Outside, the church is painted in a restrained red color, traditional for Swedish structures. Its design resembles a Greek cross. The interior of the temple is made in different shades of blue. In contrast to the luxuriant decoration of the Baroque churches, simple and strict decorations typical for Protestant Sweden prevail here. The main altar for the temple was executed in the first half of the XIX century.
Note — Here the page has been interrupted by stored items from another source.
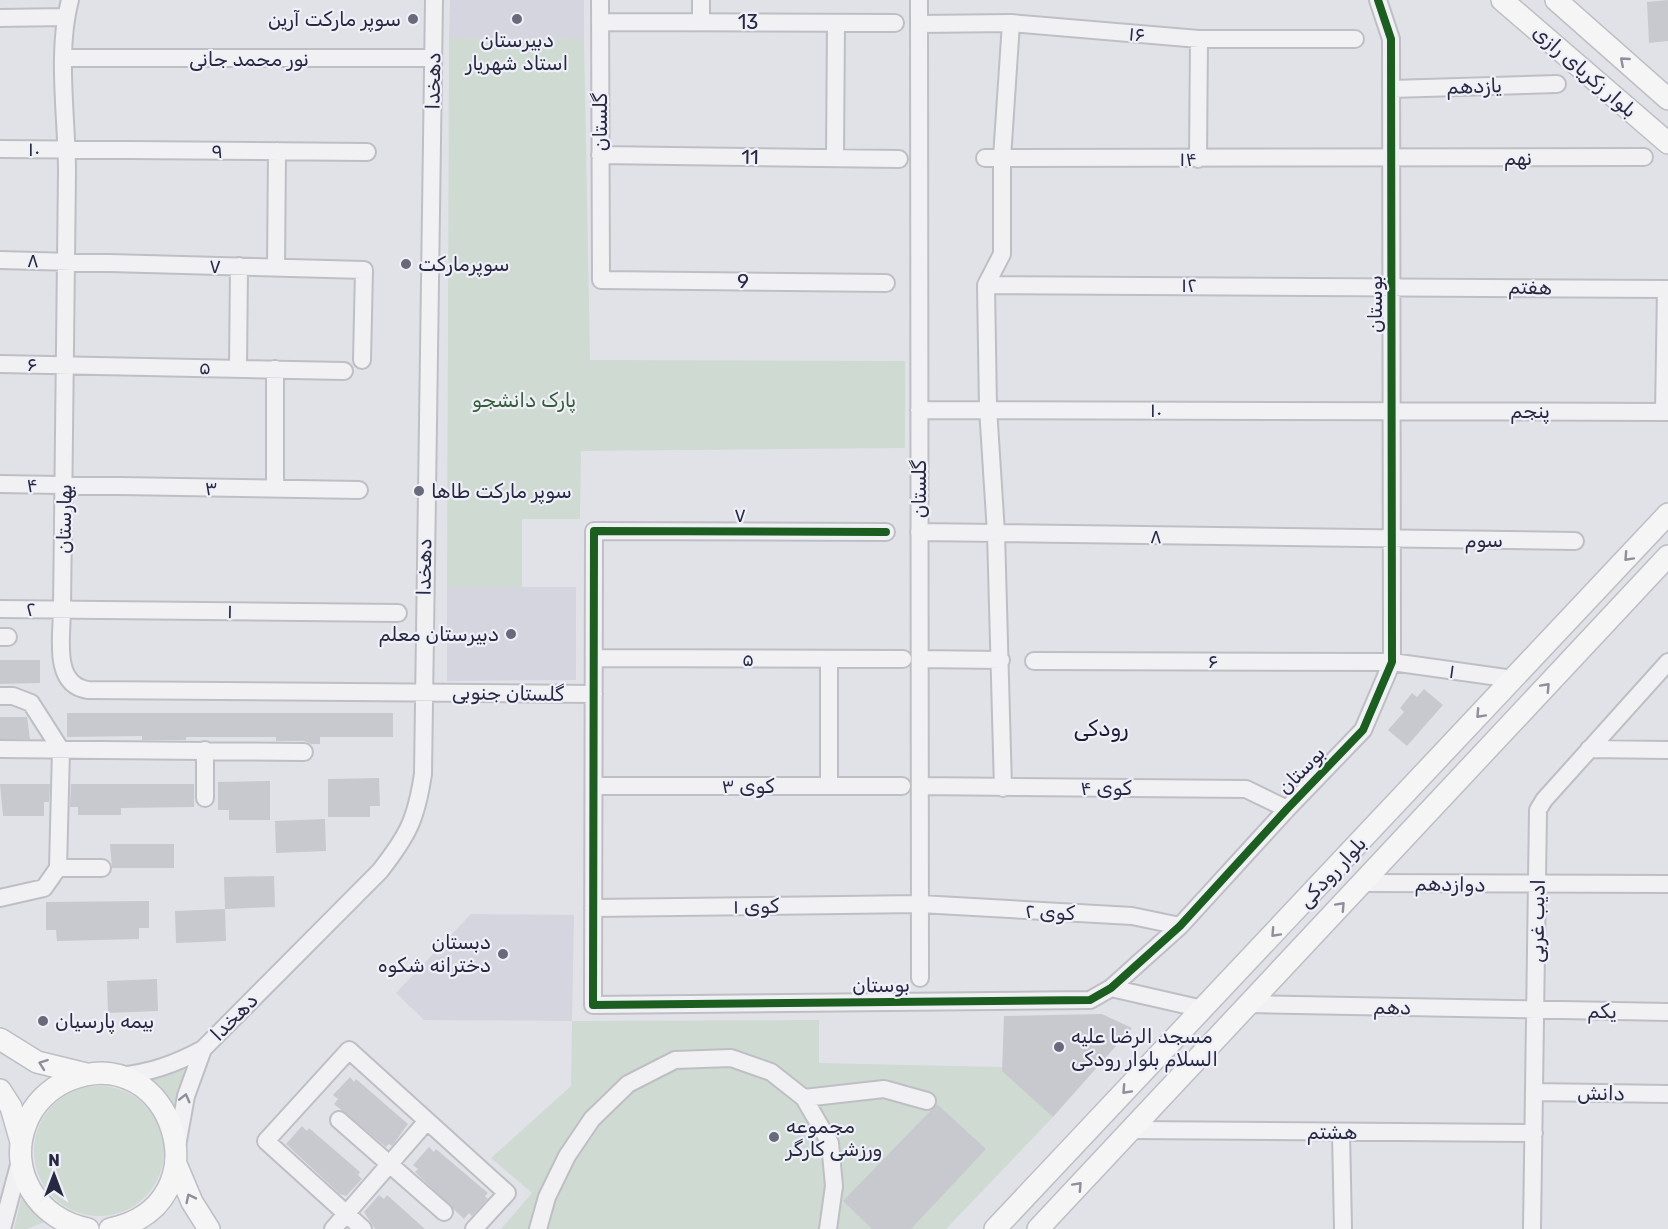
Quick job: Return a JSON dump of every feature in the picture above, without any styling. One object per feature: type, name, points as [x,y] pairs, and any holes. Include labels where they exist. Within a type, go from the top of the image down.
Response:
[{"type":"main road","name":"بلوار زکریای رازی","points":[[1556,0],[1668,99]]},
{"type":"main road","name":"بلوار زکریای رازی","points":[[1506,2],[1668,142]]},
{"type":"main road","name":"بلوار رودکی","points":[[994,1229],[1668,514]]},
{"type":"main road","name":"بلوار رودکی","points":[[1038,1229],[1668,556]]},
{"type":"main road","points":[[0,1039],[37,1062],[68,1071],[116,1076],[135,1083],[159,1102],[170,1120],[176,1157],[192,1202],[209,1229]]},
{"type":"main road","points":[[21,1149],[31,1112],[45,1096],[62,1083],[92,1074]]},
{"type":"main road","points":[[0,1090],[11,1107],[29,1188],[42,1206],[76,1228]]},
{"type":"main road","points":[[110,1229],[136,1221],[157,1204],[171,1181],[176,1157]]},
{"type":"street","name":"بهارستان","points":[[70,0],[65,17],[67,150],[63,670],[72,684],[81,689],[422,692]]},
{"type":"street","name":"دهخدا","points":[[203,1049],[380,871],[401,844],[417,811],[423,774],[422,692],[434,0]]},
{"type":"street","name":"گلستان","points":[[600,0],[601,280]]},
{"type":"street","points":[[701,0],[701,22]]},
{"type":"street","name":"گلستان","points":[[919,0],[919,532],[911,659],[911,786],[920,904],[920,978]]},
{"type":"street","name":"بوستان","points":[[593,908],[593,1005],[1090,1000],[1111,988],[1180,926],[1363,730],[1392,662],[1391,39],[1378,0]]},
{"type":"street","points":[[0,18],[65,17]]},
{"type":"street","name":"13","points":[[601,22],[895,24]]},
{"type":"street","points":[[1003,788],[1001,660],[988,408],[986,285],[1002,255],[994,158],[1011,22]]},
{"type":"street","name":"۱۶","points":[[919,24],[1011,22],[1199,39],[1355,39]]},
{"type":"street","points":[[835,158],[836,23]]},
{"type":"street","points":[[1198,159],[1199,39]]},
{"type":"street","name":"نور محمد جانی","points":[[65,58],[433,58]]},
{"type":"street","name":"یازدهم","points":[[1391,89],[1557,84]]},
{"type":"street","name":"۱۰","points":[[0,149],[67,150]]},
{"type":"street","name":"۹","points":[[67,150],[367,152]]},
{"type":"street","points":[[276,267],[277,151]]},
{"type":"street","name":"11","points":[[600,155],[899,159]]},
{"type":"street","name":"نهم","points":[[1392,159],[1644,157]]},
{"type":"street","name":"۱۴","points":[[994,158],[1392,159]]},
{"type":"street","name":"۸","points":[[0,260],[66,261]]},
{"type":"street","name":"۷","points":[[66,261],[364,270],[362,360]]},
{"type":"street","points":[[238,368],[239,266]]},
{"type":"street","name":"9","points":[[601,280],[886,283]]},
{"type":"street","name":"۱۲","points":[[986,285],[1392,285]]},
{"type":"street","name":"هفتم","points":[[1392,285],[1667,289]]},
{"type":"street","points":[[1666,412],[1667,289]]},
{"type":"street","name":"۶","points":[[0,364],[65,364]]},
{"type":"street","name":"۵","points":[[65,364],[344,371]]},
{"type":"street","points":[[275,369],[275,489]]},
{"type":"street","name":"۱۰","points":[[919,410],[988,408],[1392,411]]},
{"type":"street","name":"پنجم","points":[[1392,411],[1666,412]]},
{"type":"street","name":"۴","points":[[0,484],[64,486]]},
{"type":"street","name":"۳","points":[[64,486],[359,490]]},
{"type":"street","name":"۷","points":[[594,658],[594,531],[886,532]]},
{"type":"street","name":"۸","points":[[919,532],[1392,540]]},
{"type":"street","name":"سوم","points":[[1392,540],[1575,541]]},
{"type":"street","name":"۲","points":[[0,609],[62,609]]},
{"type":"street","name":"۱","points":[[62,609],[398,613]]},
{"type":"street","points":[[593,908],[594,658]]},
{"type":"street","name":"۵","points":[[594,658],[1001,660]]},
{"type":"street","points":[[829,659],[829,786]]},
{"type":"street","name":"۶","points":[[1034,661],[1392,662]]},
{"type":"street","name":"۱","points":[[1392,662],[1513,679]]},
{"type":"street","name":"ادیب غربی","points":[[1532,1229],[1538,810],[1668,662]]},
{"type":"street","name":"گلستان جنوبی","points":[[422,692],[594,694]]},
{"type":"street","points":[[0,696],[13,696],[31,702],[61,750],[58,868],[44,888],[0,898]]},
{"type":"street","points":[[0,749],[304,752]]},
{"type":"street","points":[[1590,749],[1668,750]]},
{"type":"street","points":[[205,750],[206,798]]},
{"type":"street","name":"کوی ۳","points":[[594,786],[911,786]]},
{"type":"street","name":"کوی ۴","points":[[911,786],[1246,789],[1287,809]]},
{"type":"street","points":[[58,868],[102,868]]},
{"type":"street","name":"دوازدهم","points":[[1363,883],[1537,886]]},
{"type":"street","points":[[1537,886],[1668,884]]},
{"type":"street","name":"کوی ۱","points":[[593,908],[920,904]]},
{"type":"street","name":"کوی ۲","points":[[920,904],[1132,916],[1180,926]]},
{"type":"street","points":[[1111,988],[1203,1008]]},
{"type":"street","name":"دهم","points":[[1249,1004],[1536,1010]]},
{"type":"street","name":"یکم","points":[[1536,1010],[1668,1012]]},
{"type":"street","points":[[116,1076],[151,1071],[203,1049]]},
{"type":"street","points":[[176,1157],[186,1096],[203,1049]]},
{"type":"street","points":[[363,1229],[266,1141],[349,1050],[507,1193],[474,1229]]},
{"type":"street","points":[[538,1229],[547,1197],[567,1156],[592,1119],[628,1084],[675,1060],[731,1058],[771,1072],[804,1098],[830,1143],[834,1185],[828,1229]]},
{"type":"street","points":[[804,1098],[884,1089],[927,1101]]},
{"type":"street","name":"دانش","points":[[1534,1092],[1668,1094]]},
{"type":"street","points":[[339,1120],[444,1212]]},
{"type":"street","points":[[333,1229],[427,1121]]},
{"type":"street","name":"هشتم","points":[[1131,1130],[1533,1133]]},
{"type":"street","points":[[1341,1132],[1343,1229]]},
{"type":"street","points":[[2,1229],[21,1149]]},
{"type":"shaded area","name":"دبیرستان استاد شهریار","points":[[450,0],[584,0],[584,39],[449,38]]},
{"type":"shaded area","name":"دبیرستان معلم","points":[[447,587],[576,587],[576,680],[447,681]]},
{"type":"shaded area","name":"دبستان دخترانه شکوه","points":[[471,914],[574,915],[572,1021],[424,1020],[396,993]]},
{"type":"green space","name":"پارک دانشجو","points":[[449,38],[584,39],[590,360],[905,361],[905,448],[581,451],[580,519],[522,519],[522,587],[447,587]]},
{"type":"green space","name":"مجموعه ورزشی کارگر","points":[[819,1020],[819,1063],[1002,1067],[1053,1117],[946,1229],[501,1229],[532,1193],[491,1158],[571,1086],[572,1021]]},
{"type":"green space","points":[[186,1067],[173,1107],[150,1080]]},
{"type":"green space","points":[[99,1086],[124,1091],[145,1105],[159,1126],[164,1151],[159,1176],[145,1197],[124,1211],[99,1216],[74,1211],[53,1197],[39,1176],[34,1151],[39,1126],[53,1105],[74,1091]]},
{"type":"green space","points":[[22,1196],[45,1222],[27,1229],[14,1229]]},
{"type":"building","points":[[1668,0],[1668,41],[1649,43],[1647,2]]},
{"type":"building","points":[[0,660],[40,660],[40,683],[0,684]]},
{"type":"building","points":[[1424,689],[1443,705],[1407,746],[1388,730],[1404,712],[1400,708],[1412,693],[1417,697]]},
{"type":"building","points":[[67,713],[393,713],[393,737],[320,737],[320,744],[311,744],[304,741],[276,741],[276,737],[186,737],[186,740],[142,740],[142,736],[67,737]]},
{"type":"building","points":[[0,717],[27,717],[30,739],[0,739]]},
{"type":"building","points":[[379,778],[380,806],[370,806],[370,817],[328,817],[328,779]]},
{"type":"building","points":[[270,781],[270,820],[229,820],[229,810],[218,810],[218,782]]},
{"type":"building","points":[[0,784],[50,784],[49,802],[44,802],[44,816],[3,816]]},
{"type":"building","points":[[71,784],[194,784],[194,807],[121,808],[121,815],[78,815],[78,807],[70,807]]},
{"type":"building","points":[[325,819],[326,851],[276,853],[275,821]]},
{"type":"building","points":[[110,844],[174,844],[174,868],[112,868]]},
{"type":"building","points":[[274,876],[275,907],[225,909],[224,877]]},
{"type":"building","points":[[149,901],[149,928],[139,928],[139,939],[57,941],[56,930],[46,930],[46,902]]},
{"type":"building","points":[[225,909],[226,941],[176,943],[175,911]]},
{"type":"building","points":[[157,979],[158,1011],[108,1013],[107,981]]},
{"type":"building","name":"مسجد الرضا علیه السلام بلوار رودکی","points":[[1102,1014],[1132,1028],[1053,1117],[1002,1071],[1004,1016]]},
{"type":"building","points":[[350,1077],[354,1082],[356,1079],[408,1124],[392,1146],[389,1144],[386,1147],[334,1104],[338,1099],[333,1095]]},
{"type":"building","points":[[937,1104],[986,1149],[911,1229],[872,1229],[843,1201]]},
{"type":"building","points":[[302,1126],[307,1131],[309,1128],[360,1172],[358,1175],[362,1179],[346,1196],[340,1194],[286,1144]]},
{"type":"building","points":[[429,1147],[434,1152],[436,1149],[488,1193],[485,1196],[488,1199],[472,1216],[469,1213],[464,1219],[415,1172],[418,1169],[413,1165]]},
{"type":"building","points":[[379,1195],[384,1199],[387,1195],[425,1229],[375,1229],[364,1212]]},
{"type":"cycle path","points":[[886,532],[594,531],[593,1005],[1090,1000],[1111,988],[1180,926],[1363,730],[1392,662],[1391,39],[1378,0]]},
{"type":"place","name":"سوپر مارکت آرین","points":[[413,19]]},
{"type":"place","name":"دبیرستان استاد شهریار","points":[[517,19]]},
{"type":"place","name":"سوپرمارکت","points":[[406,264]]},
{"type":"place","name":"سوپر مارکت طاها","points":[[419,491]]},
{"type":"place","name":"دبیرستان معلم","points":[[511,634]]},
{"type":"place","name":"دبستان دخترانه شکوه","points":[[503,954]]},
{"type":"place","name":"بیمه پارسیان","points":[[43,1021]]},
{"type":"place","name":"مسجد الرضا علیه السلام بلوار رودکی","points":[[1059,1047]]},
{"type":"place","name":"مجموعه ورزشی کارگر","points":[[774,1137]]},
{"type":"district","name":"رودکی","points":[[1101,728]]}]
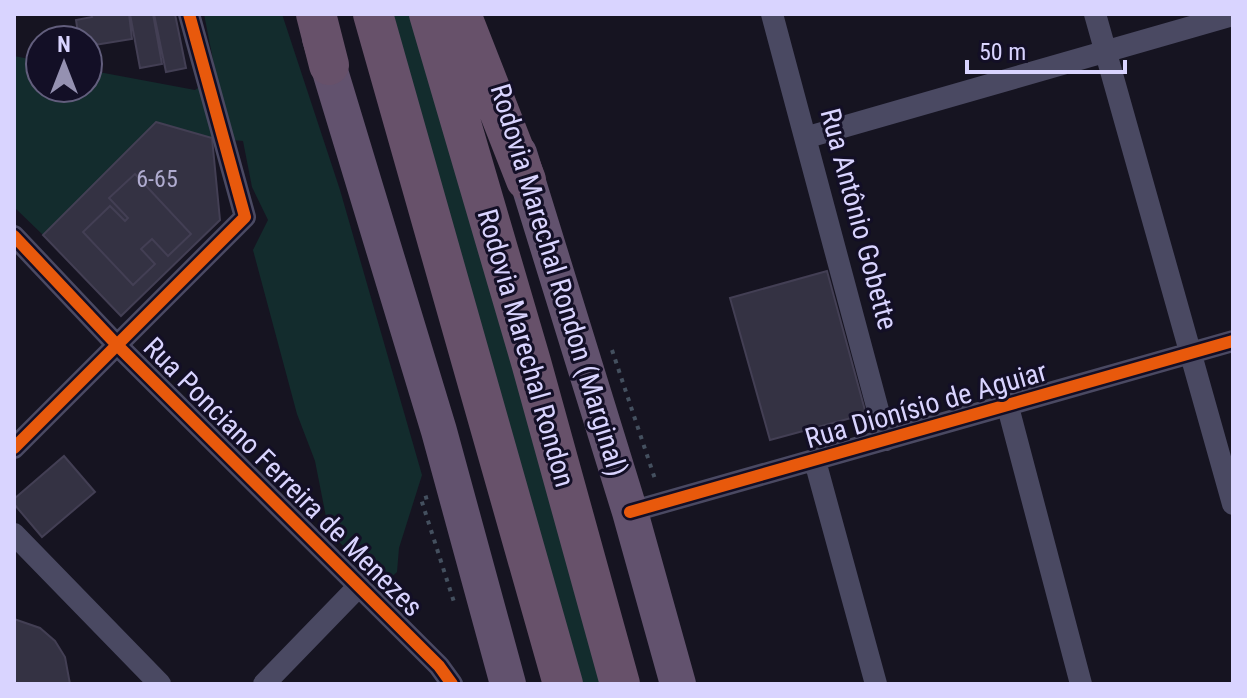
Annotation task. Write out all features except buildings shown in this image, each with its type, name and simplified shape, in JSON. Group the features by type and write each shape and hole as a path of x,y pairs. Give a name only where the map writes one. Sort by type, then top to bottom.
{"highway":[{"path":"314,14 439,431 508,684"},
{"name":"Rodovia Marechal Rondon","path":"373,14 563,684"},
{"name":"Rodovia Marechal Rondon","path":"429,14 515,305 620,684"},
{"path":"461,14 526,180"},
{"name":"Rodovia Marechal Rondon (Marginal)","path":"480,14 526,180 647,507 678,684"}],"street":[{"path":"14,448 245,217 189,14"},
{"name":"Rua Antônio Gobette","path":"772,14 808,137 886,440"},
{"path":"1095,14 1233,504"},
{"path":"808,137 1233,15"},
{"name":"Rua Ponciano Ferreira de Menezes","path":"14,236 116,344 314,538 358,587 439,666 452,684"},
{"name":"Rua Dionísio de Aguiar","path":"647,507 1233,341"},
{"path":"1008,407 1081,684"},
{"path":"815,461 876,684"},
{"path":"14,534 160,684"},
{"path":"264,684 358,587"}],"path":[{"path":"636,423 647,507"},
{"path":"421,499 457,613"}],"green space":[{"path":"204,14 282,14 340,190 422,475 399,548 397,572 383,585 329,532 315,461 297,414 253,250 268,220 252,187 243,141 212,138 156,122 43,235 14,207 14,56 24,58 24,104 104,104 104,73 195,90 216,75"},
{"path":"387,14 417,14 606,684 577,684"}],"cycle path":[{"path":"14,448 245,217 189,14"},
{"path":"14,236 116,344 439,666 452,684"},
{"path":"630,512 1233,341"}]}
The name of the architect of the Admiral Church, also known as the temple of Ulrika Pia, is unknown. Some researchers believe that they were Quartermaster General Eric Dahlberg.
Near the church, in the park Amiralitetsparken, there is a historical bell tower, whose bells are synchronized with the bells of the Admiral Church, created in 1699.
Before the church from the end of the 1700s a wooden figure of the beggar Rosenbaum was installed. The lovers of the fairy tale Selma Lagerlief about the journey of Nils with the wild geese, of course, remember this character. This sculpture is a copy. Original since 1956 is in the church itself. Rosenbaum is a poor boatswain who asks for alms. The coins must be lowered into a special box. To do this, just lift the Rosenbaum hat. All the money so collected goes to charity.